## [Data extract]
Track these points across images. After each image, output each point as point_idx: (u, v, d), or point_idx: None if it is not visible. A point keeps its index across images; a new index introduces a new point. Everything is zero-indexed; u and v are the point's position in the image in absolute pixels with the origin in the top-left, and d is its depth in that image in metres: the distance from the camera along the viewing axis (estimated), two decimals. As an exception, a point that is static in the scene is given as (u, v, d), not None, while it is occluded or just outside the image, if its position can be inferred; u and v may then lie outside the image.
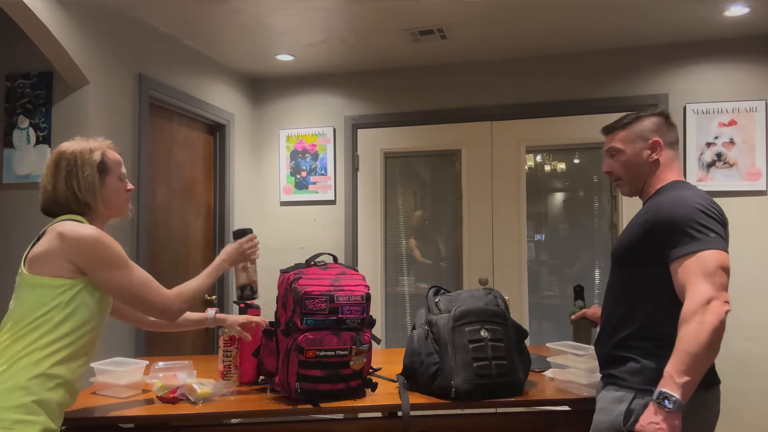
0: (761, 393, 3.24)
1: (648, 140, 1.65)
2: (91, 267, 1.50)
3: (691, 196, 1.49)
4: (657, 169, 1.64)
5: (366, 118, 3.94)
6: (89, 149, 1.60)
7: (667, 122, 1.68)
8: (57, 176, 1.57)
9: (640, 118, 1.68)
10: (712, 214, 1.46)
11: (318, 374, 1.74)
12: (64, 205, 1.57)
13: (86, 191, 1.57)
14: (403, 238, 4.00)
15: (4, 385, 1.40)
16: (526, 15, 3.00)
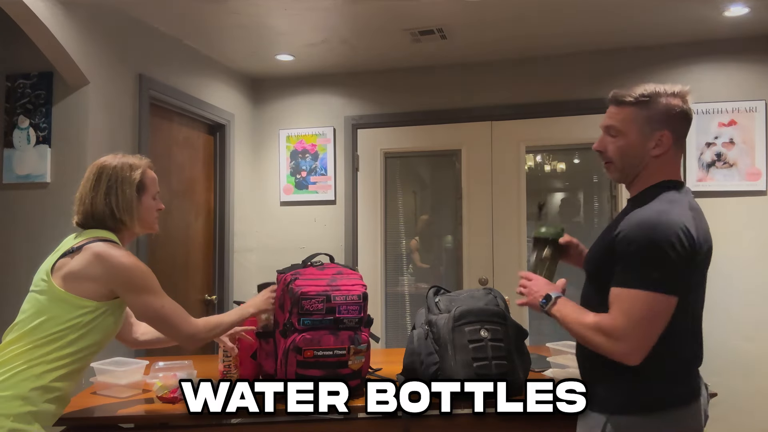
0: (761, 393, 3.24)
1: (656, 131, 1.41)
2: (127, 292, 1.55)
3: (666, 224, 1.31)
4: (654, 165, 1.43)
5: (366, 118, 3.94)
6: (130, 166, 1.65)
7: (683, 110, 1.42)
8: (97, 190, 1.61)
9: (657, 97, 1.41)
10: (680, 249, 1.29)
11: (316, 374, 1.74)
12: (99, 220, 1.61)
13: (124, 209, 1.61)
14: (404, 238, 4.00)
15: (5, 393, 1.40)
16: (526, 15, 2.99)
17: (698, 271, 1.39)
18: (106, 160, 1.67)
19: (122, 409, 1.73)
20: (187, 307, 1.68)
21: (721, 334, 3.30)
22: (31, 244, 2.67)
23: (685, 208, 1.37)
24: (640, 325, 1.29)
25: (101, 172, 1.64)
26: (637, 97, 1.42)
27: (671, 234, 1.29)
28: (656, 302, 1.29)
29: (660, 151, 1.41)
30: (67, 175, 2.65)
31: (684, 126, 1.44)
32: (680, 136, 1.44)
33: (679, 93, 1.42)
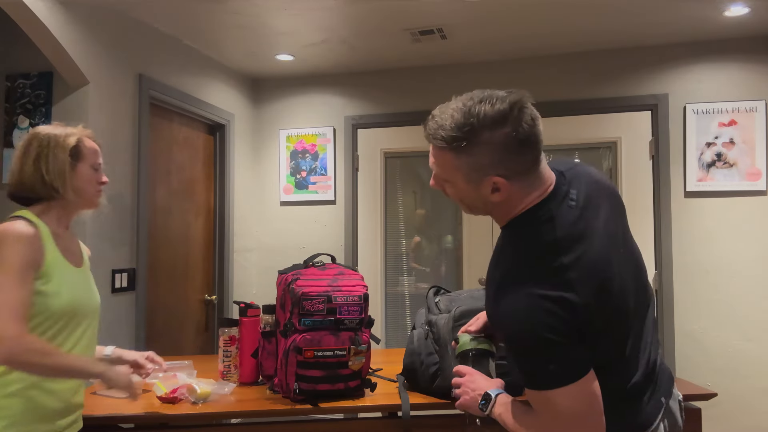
0: (761, 393, 3.24)
1: (485, 177, 1.12)
2: None
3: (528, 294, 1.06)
4: (505, 205, 1.16)
5: (366, 118, 3.94)
6: (65, 134, 1.52)
7: (516, 140, 1.10)
8: (26, 157, 1.48)
9: (473, 137, 1.11)
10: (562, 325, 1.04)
11: (316, 374, 1.74)
12: (29, 188, 1.48)
13: (54, 174, 1.47)
14: (404, 238, 3.99)
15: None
16: (526, 15, 2.99)
17: (603, 311, 1.08)
18: (40, 128, 1.54)
19: (122, 410, 1.73)
20: (187, 307, 1.67)
21: (721, 334, 3.30)
22: (31, 244, 2.67)
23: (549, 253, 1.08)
24: (573, 422, 1.07)
25: (32, 139, 1.50)
26: (448, 139, 1.15)
27: (539, 314, 1.04)
28: (574, 392, 1.05)
29: (501, 197, 1.13)
30: (67, 175, 2.65)
31: (523, 155, 1.11)
32: (523, 169, 1.12)
33: (505, 116, 1.11)
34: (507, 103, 1.14)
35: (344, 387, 1.78)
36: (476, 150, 1.11)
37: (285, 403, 1.78)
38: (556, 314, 1.04)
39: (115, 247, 2.80)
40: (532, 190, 1.15)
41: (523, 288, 1.07)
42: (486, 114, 1.13)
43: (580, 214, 1.14)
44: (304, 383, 1.74)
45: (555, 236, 1.10)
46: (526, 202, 1.15)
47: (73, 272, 1.52)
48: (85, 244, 2.60)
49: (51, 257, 1.45)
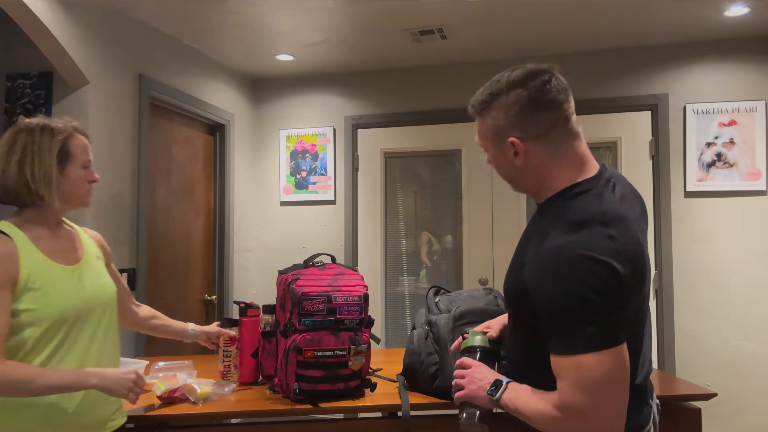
0: (761, 393, 3.24)
1: (504, 140, 1.17)
2: None
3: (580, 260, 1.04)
4: (531, 174, 1.20)
5: (366, 118, 3.94)
6: (51, 130, 1.40)
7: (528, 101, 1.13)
8: (10, 157, 1.37)
9: (493, 99, 1.17)
10: (605, 287, 1.03)
11: (316, 374, 1.74)
12: (13, 193, 1.38)
13: (41, 181, 1.37)
14: (404, 238, 3.99)
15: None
16: (525, 15, 3.00)
17: (635, 295, 1.10)
18: (23, 122, 1.41)
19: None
20: (187, 307, 1.67)
21: (721, 334, 3.30)
22: (31, 244, 2.67)
23: (596, 222, 1.08)
24: (601, 394, 1.03)
25: (16, 136, 1.38)
26: (477, 105, 1.21)
27: (584, 274, 1.03)
28: (607, 361, 1.03)
29: (522, 160, 1.17)
30: (67, 175, 2.65)
31: (539, 117, 1.14)
32: (542, 131, 1.14)
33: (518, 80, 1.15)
34: (526, 69, 1.16)
35: (344, 387, 1.78)
36: (494, 113, 1.17)
37: (285, 403, 1.78)
38: (600, 277, 1.03)
39: (115, 247, 2.80)
40: (564, 163, 1.17)
41: (570, 250, 1.06)
42: (505, 79, 1.17)
43: (621, 201, 1.16)
44: (304, 383, 1.74)
45: (602, 210, 1.10)
46: (565, 177, 1.17)
47: (64, 272, 1.42)
48: (85, 244, 2.61)
49: (31, 266, 1.35)
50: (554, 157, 1.17)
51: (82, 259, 1.50)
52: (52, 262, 1.40)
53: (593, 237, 1.06)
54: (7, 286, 1.31)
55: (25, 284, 1.34)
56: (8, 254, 1.33)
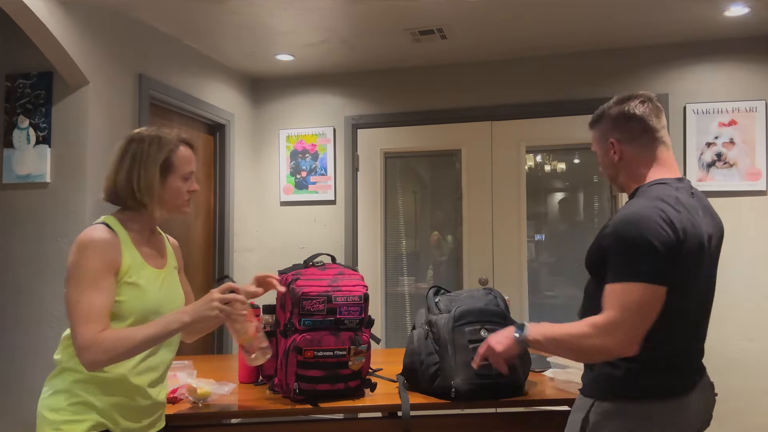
0: (761, 393, 3.24)
1: (606, 140, 1.56)
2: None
3: (649, 218, 1.34)
4: (625, 167, 1.54)
5: (366, 118, 3.94)
6: (159, 141, 1.50)
7: (623, 114, 1.54)
8: (121, 166, 1.48)
9: (602, 114, 1.58)
10: (663, 239, 1.32)
11: (316, 374, 1.74)
12: (122, 198, 1.49)
13: (144, 191, 1.47)
14: (404, 238, 4.00)
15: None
16: (525, 15, 3.00)
17: (688, 261, 1.37)
18: (138, 131, 1.52)
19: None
20: (187, 307, 1.65)
21: (721, 334, 3.30)
22: (31, 244, 2.67)
23: (667, 201, 1.38)
24: (630, 315, 1.31)
25: (128, 145, 1.49)
26: (592, 119, 1.61)
27: (651, 225, 1.33)
28: (645, 292, 1.31)
29: (617, 156, 1.53)
30: (67, 175, 2.65)
31: (630, 124, 1.52)
32: (633, 136, 1.52)
33: (619, 100, 1.57)
34: (628, 94, 1.59)
35: (344, 387, 1.78)
36: (602, 122, 1.57)
37: (285, 403, 1.78)
38: (665, 229, 1.32)
39: (115, 247, 2.80)
40: (649, 163, 1.52)
41: (646, 204, 1.37)
42: (613, 101, 1.58)
43: (695, 201, 1.47)
44: (304, 383, 1.74)
45: (677, 197, 1.41)
46: (652, 174, 1.51)
47: (153, 275, 1.50)
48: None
49: (130, 262, 1.44)
50: (641, 157, 1.52)
51: (165, 266, 1.57)
52: (145, 263, 1.49)
53: (667, 205, 1.37)
54: (111, 271, 1.40)
55: (123, 276, 1.42)
56: (114, 244, 1.43)
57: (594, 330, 1.33)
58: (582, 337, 1.35)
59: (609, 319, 1.32)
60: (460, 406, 1.75)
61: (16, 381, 2.67)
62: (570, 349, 1.40)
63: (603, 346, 1.33)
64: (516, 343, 1.46)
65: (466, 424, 1.83)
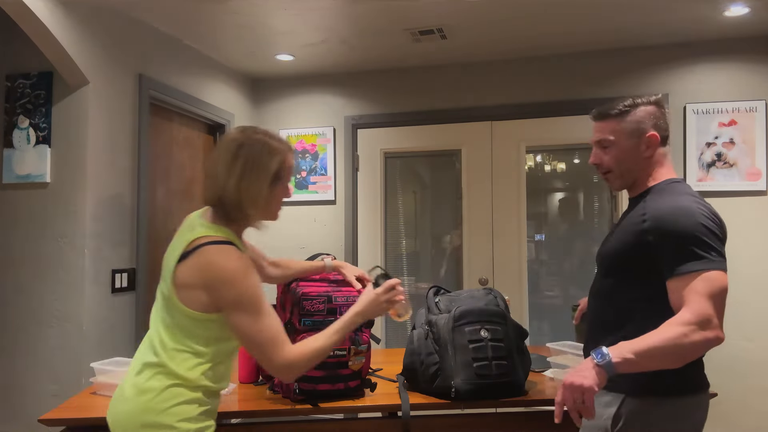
0: (761, 393, 3.24)
1: (644, 134, 1.52)
2: (225, 305, 1.35)
3: (695, 208, 1.38)
4: (649, 166, 1.54)
5: (366, 118, 3.94)
6: (270, 150, 1.43)
7: (661, 113, 1.56)
8: (231, 172, 1.41)
9: (636, 106, 1.54)
10: (716, 229, 1.37)
11: (317, 375, 1.74)
12: (227, 206, 1.43)
13: (252, 202, 1.42)
14: (404, 238, 3.99)
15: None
16: (526, 15, 2.99)
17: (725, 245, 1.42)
18: (246, 134, 1.45)
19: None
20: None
21: (721, 334, 3.30)
22: (31, 244, 2.67)
23: (696, 197, 1.44)
24: (716, 302, 1.31)
25: (239, 150, 1.42)
26: (620, 109, 1.54)
27: (702, 215, 1.37)
28: (722, 279, 1.32)
29: (651, 152, 1.52)
30: (67, 175, 2.65)
31: (664, 127, 1.55)
32: (665, 134, 1.55)
33: (654, 101, 1.55)
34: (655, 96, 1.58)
35: (344, 387, 1.78)
36: (636, 115, 1.53)
37: (285, 403, 1.78)
38: (711, 215, 1.38)
39: (115, 247, 2.80)
40: (668, 163, 1.55)
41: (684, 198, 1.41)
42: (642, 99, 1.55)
43: None
44: (304, 383, 1.74)
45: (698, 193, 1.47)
46: (665, 174, 1.53)
47: None
48: (85, 244, 2.62)
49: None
50: (663, 157, 1.55)
51: None
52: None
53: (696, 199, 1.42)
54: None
55: None
56: (252, 264, 1.40)
57: (690, 327, 1.28)
58: (681, 338, 1.28)
59: (700, 311, 1.29)
60: (460, 406, 1.75)
61: (16, 381, 2.67)
62: (671, 355, 1.29)
63: (705, 339, 1.29)
64: (601, 370, 1.27)
65: (466, 424, 1.83)
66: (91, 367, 2.01)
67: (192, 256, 1.37)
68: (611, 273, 1.51)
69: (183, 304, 1.36)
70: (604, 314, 1.52)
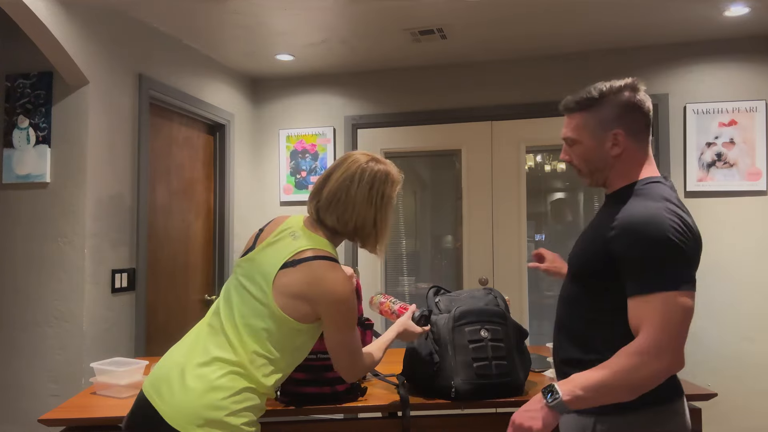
0: (761, 393, 3.24)
1: (609, 131, 1.37)
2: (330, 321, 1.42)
3: (665, 218, 1.24)
4: (620, 163, 1.39)
5: (366, 118, 3.94)
6: (392, 182, 1.53)
7: (632, 103, 1.36)
8: (369, 203, 1.48)
9: (603, 97, 1.37)
10: (685, 243, 1.23)
11: (300, 377, 1.72)
12: (344, 231, 1.49)
13: (383, 234, 1.51)
14: (403, 238, 3.99)
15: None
16: (526, 15, 3.00)
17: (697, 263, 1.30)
18: (372, 163, 1.50)
19: (122, 410, 1.72)
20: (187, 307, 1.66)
21: (721, 333, 3.30)
22: (31, 244, 2.67)
23: (673, 202, 1.30)
24: (675, 328, 1.19)
25: (374, 180, 1.49)
26: (581, 101, 1.40)
27: (671, 227, 1.23)
28: (685, 301, 1.20)
29: (618, 150, 1.37)
30: (67, 175, 2.65)
31: (639, 118, 1.38)
32: (637, 130, 1.37)
33: (626, 86, 1.37)
34: (628, 80, 1.39)
35: (331, 390, 1.75)
36: (603, 108, 1.37)
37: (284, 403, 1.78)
38: (682, 228, 1.24)
39: (115, 247, 2.80)
40: (645, 158, 1.40)
41: (657, 206, 1.27)
42: (611, 84, 1.38)
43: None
44: (288, 385, 1.73)
45: (677, 197, 1.34)
46: (644, 172, 1.39)
47: None
48: (84, 244, 2.62)
49: None
50: (639, 153, 1.39)
51: None
52: None
53: (672, 206, 1.28)
54: None
55: None
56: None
57: (641, 358, 1.18)
58: (631, 371, 1.19)
59: (654, 339, 1.18)
60: (460, 406, 1.75)
61: (16, 381, 2.67)
62: (621, 389, 1.21)
63: (657, 372, 1.19)
64: (551, 411, 1.22)
65: (466, 424, 1.82)
66: (91, 367, 2.01)
67: (300, 267, 1.40)
68: (578, 279, 1.41)
69: (284, 312, 1.38)
70: (571, 322, 1.42)
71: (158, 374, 1.40)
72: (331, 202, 1.48)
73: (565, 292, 1.46)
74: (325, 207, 1.49)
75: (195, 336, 1.45)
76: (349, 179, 1.48)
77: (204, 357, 1.37)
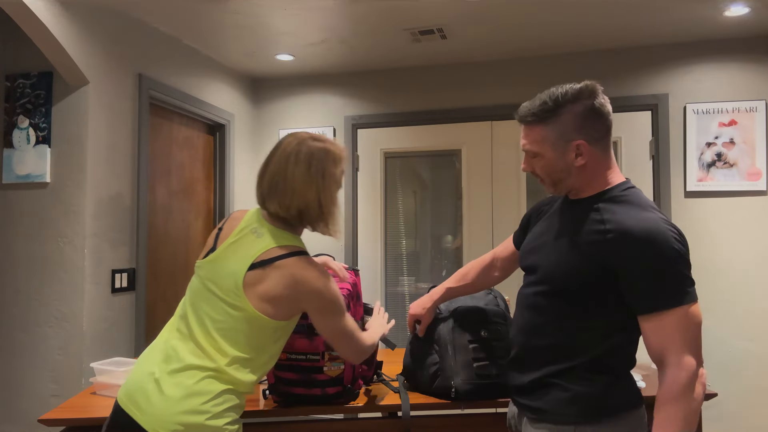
0: (761, 393, 3.24)
1: (571, 142, 1.31)
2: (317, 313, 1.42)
3: (665, 229, 1.22)
4: (586, 171, 1.33)
5: (366, 118, 3.94)
6: (334, 159, 1.48)
7: (592, 111, 1.32)
8: (310, 180, 1.42)
9: (560, 109, 1.31)
10: (686, 249, 1.23)
11: (290, 377, 1.70)
12: (297, 215, 1.45)
13: (330, 215, 1.46)
14: (403, 238, 3.99)
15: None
16: (526, 15, 3.00)
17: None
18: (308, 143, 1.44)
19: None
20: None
21: (721, 333, 3.30)
22: (31, 244, 2.67)
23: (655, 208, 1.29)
24: (700, 340, 1.21)
25: (311, 161, 1.42)
26: (538, 113, 1.33)
27: (672, 237, 1.21)
28: (697, 310, 1.21)
29: (583, 161, 1.32)
30: (67, 175, 2.65)
31: (600, 125, 1.33)
32: (599, 137, 1.33)
33: (583, 92, 1.33)
34: (582, 84, 1.35)
35: (321, 393, 1.72)
36: (562, 119, 1.31)
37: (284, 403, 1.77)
38: (680, 237, 1.23)
39: (115, 247, 2.80)
40: (610, 164, 1.36)
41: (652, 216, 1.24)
42: (567, 91, 1.33)
43: None
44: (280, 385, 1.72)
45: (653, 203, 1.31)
46: (612, 177, 1.35)
47: None
48: (84, 244, 2.62)
49: None
50: (603, 158, 1.35)
51: None
52: None
53: (661, 214, 1.27)
54: None
55: None
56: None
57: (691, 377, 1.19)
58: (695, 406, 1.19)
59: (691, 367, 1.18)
60: (460, 406, 1.75)
61: (16, 381, 2.67)
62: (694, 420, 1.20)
63: (704, 393, 1.22)
64: None
65: (466, 424, 1.82)
66: (91, 367, 2.01)
67: (272, 269, 1.37)
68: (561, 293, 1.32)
69: (261, 313, 1.36)
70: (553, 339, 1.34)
71: (133, 385, 1.36)
72: (272, 187, 1.43)
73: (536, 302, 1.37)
74: (267, 194, 1.43)
75: (164, 343, 1.40)
76: (285, 160, 1.42)
77: (178, 364, 1.34)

## [What you should do]
Reproduce the lines above starting at the one with "9: (640, 118, 1.68)" and ending at the one with "26: (637, 97, 1.42)", both included, exactly and with no pictures.

## [Response]
9: (640, 118, 1.68)
10: (712, 214, 1.46)
11: (318, 374, 1.74)
12: (64, 205, 1.57)
13: (86, 191, 1.57)
14: (403, 238, 4.00)
15: (4, 385, 1.40)
16: (526, 15, 3.00)
0: (761, 393, 3.24)
1: (656, 131, 1.41)
2: (127, 292, 1.55)
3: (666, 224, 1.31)
4: (654, 165, 1.43)
5: (366, 118, 3.94)
6: (130, 166, 1.65)
7: (683, 110, 1.42)
8: (97, 190, 1.61)
9: (657, 97, 1.41)
10: (680, 249, 1.29)
11: (316, 374, 1.74)
12: (99, 220, 1.61)
13: (124, 209, 1.61)
14: (404, 238, 4.00)
15: (5, 393, 1.40)
16: (526, 15, 2.99)
17: (698, 271, 1.39)
18: (106, 160, 1.67)
19: (122, 409, 1.73)
20: (187, 307, 1.68)
21: (721, 334, 3.30)
22: (31, 244, 2.67)
23: (685, 208, 1.37)
24: (640, 325, 1.29)
25: (101, 172, 1.64)
26: (637, 97, 1.42)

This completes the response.